Task:
In the forum thread on the 13A visa below, how long was Danman told to wait before checking online for the results?

Source text:
□ □ □ □ □ □ □
# 13A Visa



## Danman (Mar 23, 2016)

I just got back from Manila where I did all the paper work for the 13A visa Prob, I was blessed to get my interview the same day because I live in Isabela, so now I was told to wait 6-8 weeks or longer before checking online for the results. I checked on the BI web site and it seems before the year is up I have to go back to Manila to reapply for the 13A visa and I do the same paper works again (NBI clearance, marriage cert ect) a repeat of the first time. I know a lot of foreigners in this forum have been through this already so after the 13A process the second time what happens? how long does the 13A last before you have to reapply again? and the same for the ARC card.


----------



## Ram1957 (Oct 14, 2014)

Danman said:


> I just got back from Manila where I did all the paper work for the 13A visa Prob, I was blessed to get my interview the same day because I live in Isabela, so now I was told to wait 6-8 weeks or longer before checking online for the results. I checked on the BI web site and it seems before the year is up I have to go back to Manila to reapply for the 13A visa and I do the same paper works again (NBI clearance, marriage cert ect) a repeat of the first time. I know a lot of foreigners in this forum have been through this already so after the 13A process the second time what happens? how long does the 13A last before you have to reapply again? and the same for the ARC card.
□ □ □ □ □ □ □
Data extract:
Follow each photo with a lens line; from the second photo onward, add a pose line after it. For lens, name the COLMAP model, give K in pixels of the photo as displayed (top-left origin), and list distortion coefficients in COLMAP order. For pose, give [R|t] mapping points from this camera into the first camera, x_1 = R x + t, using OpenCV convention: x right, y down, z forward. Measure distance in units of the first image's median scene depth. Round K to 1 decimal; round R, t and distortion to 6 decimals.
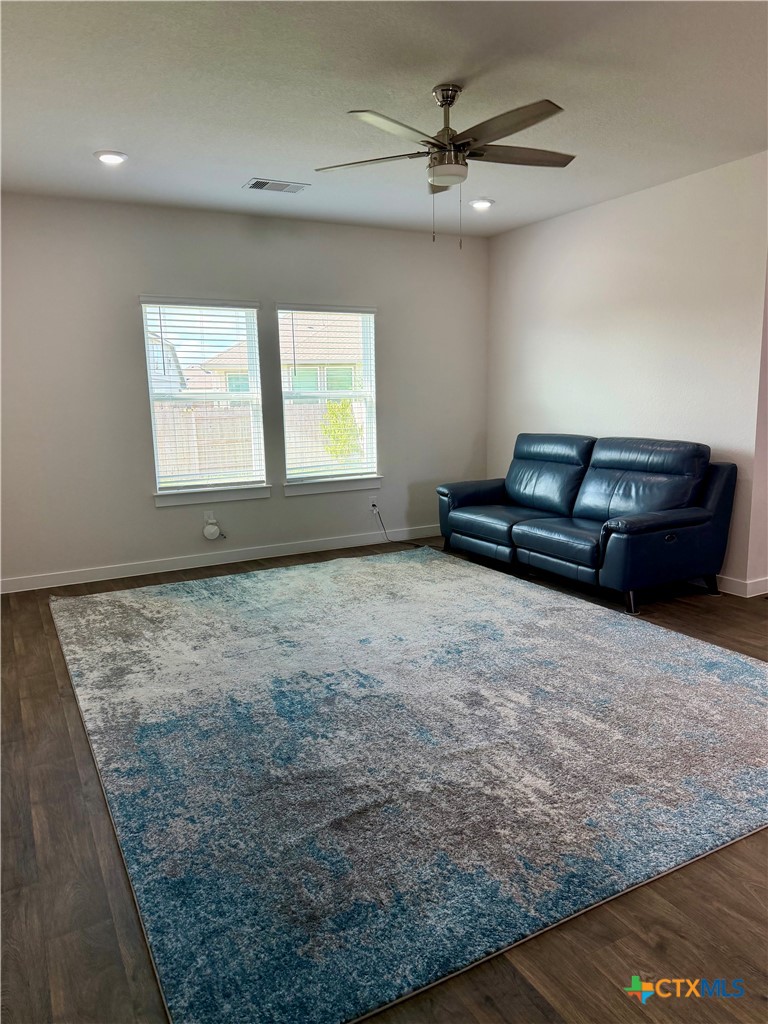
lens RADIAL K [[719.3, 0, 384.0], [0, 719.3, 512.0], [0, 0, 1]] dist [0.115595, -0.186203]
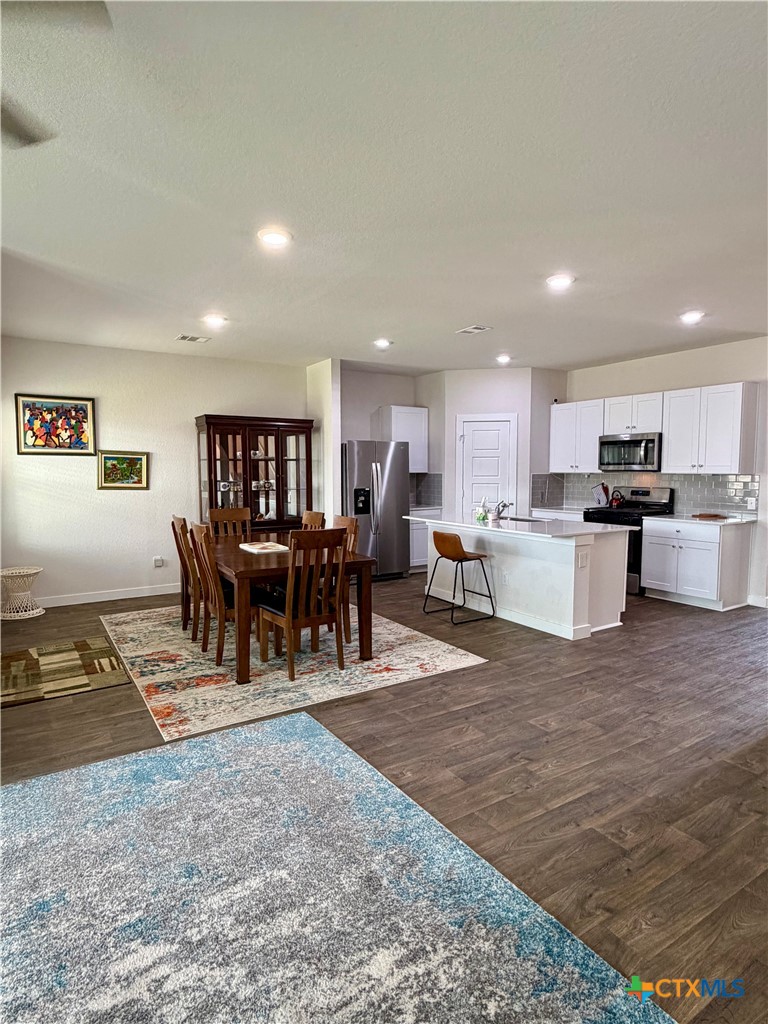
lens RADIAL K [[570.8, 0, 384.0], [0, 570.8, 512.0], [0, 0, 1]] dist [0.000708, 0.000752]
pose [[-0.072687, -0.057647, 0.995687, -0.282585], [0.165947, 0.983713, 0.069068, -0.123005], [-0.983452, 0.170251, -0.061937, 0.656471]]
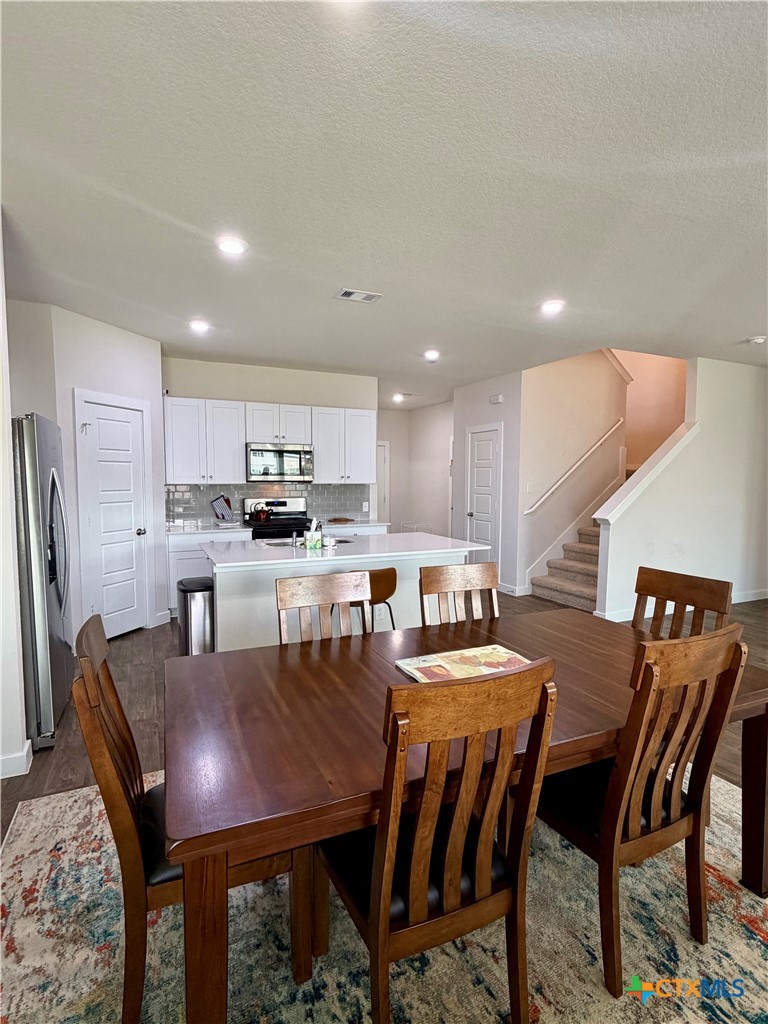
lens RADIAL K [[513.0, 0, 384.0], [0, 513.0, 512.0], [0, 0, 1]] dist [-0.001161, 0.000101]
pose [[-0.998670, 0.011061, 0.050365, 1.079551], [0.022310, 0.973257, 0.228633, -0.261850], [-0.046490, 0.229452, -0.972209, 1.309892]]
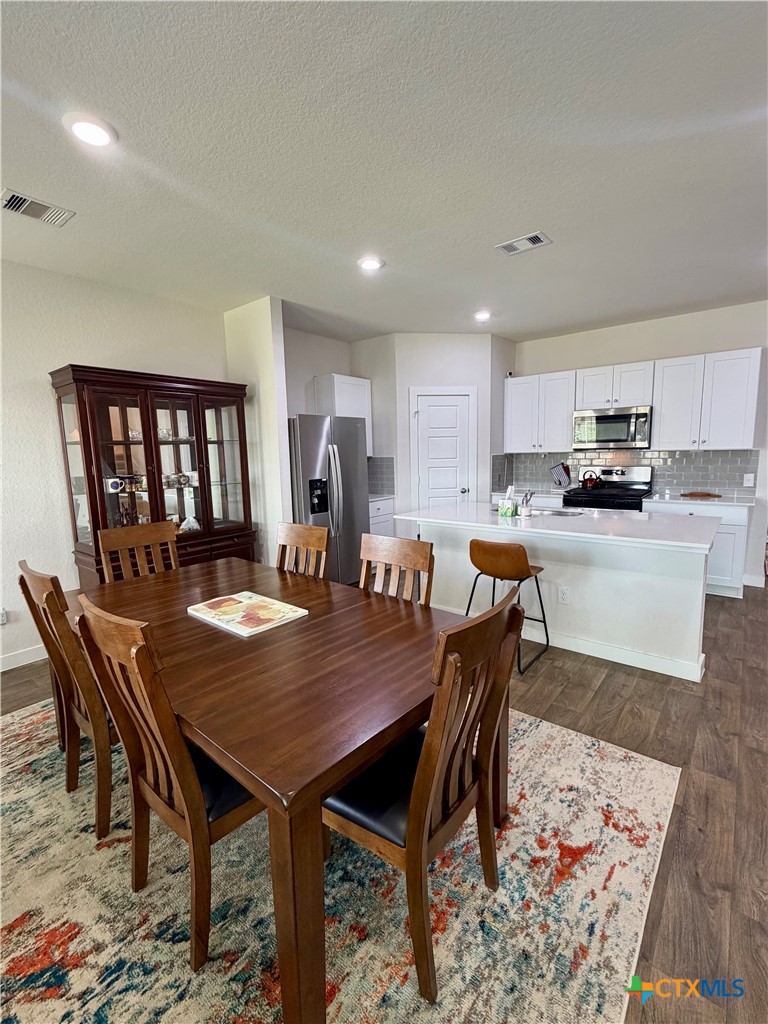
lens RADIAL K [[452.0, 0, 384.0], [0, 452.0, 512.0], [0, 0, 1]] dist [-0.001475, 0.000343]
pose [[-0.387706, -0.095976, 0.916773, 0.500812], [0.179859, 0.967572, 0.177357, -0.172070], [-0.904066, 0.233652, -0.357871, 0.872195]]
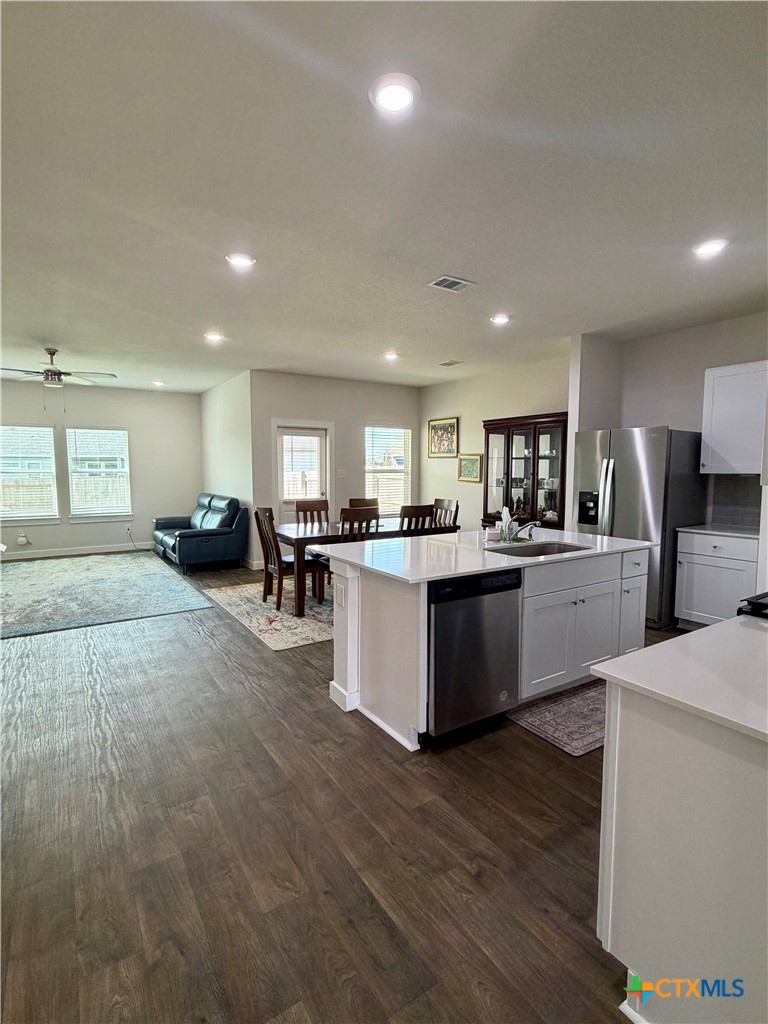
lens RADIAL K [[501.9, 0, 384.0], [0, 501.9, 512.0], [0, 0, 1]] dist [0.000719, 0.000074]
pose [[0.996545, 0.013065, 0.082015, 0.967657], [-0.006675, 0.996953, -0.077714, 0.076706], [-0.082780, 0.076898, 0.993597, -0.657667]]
□ □ □ □ □ □ □
Result below:
6-8 weeks or longer.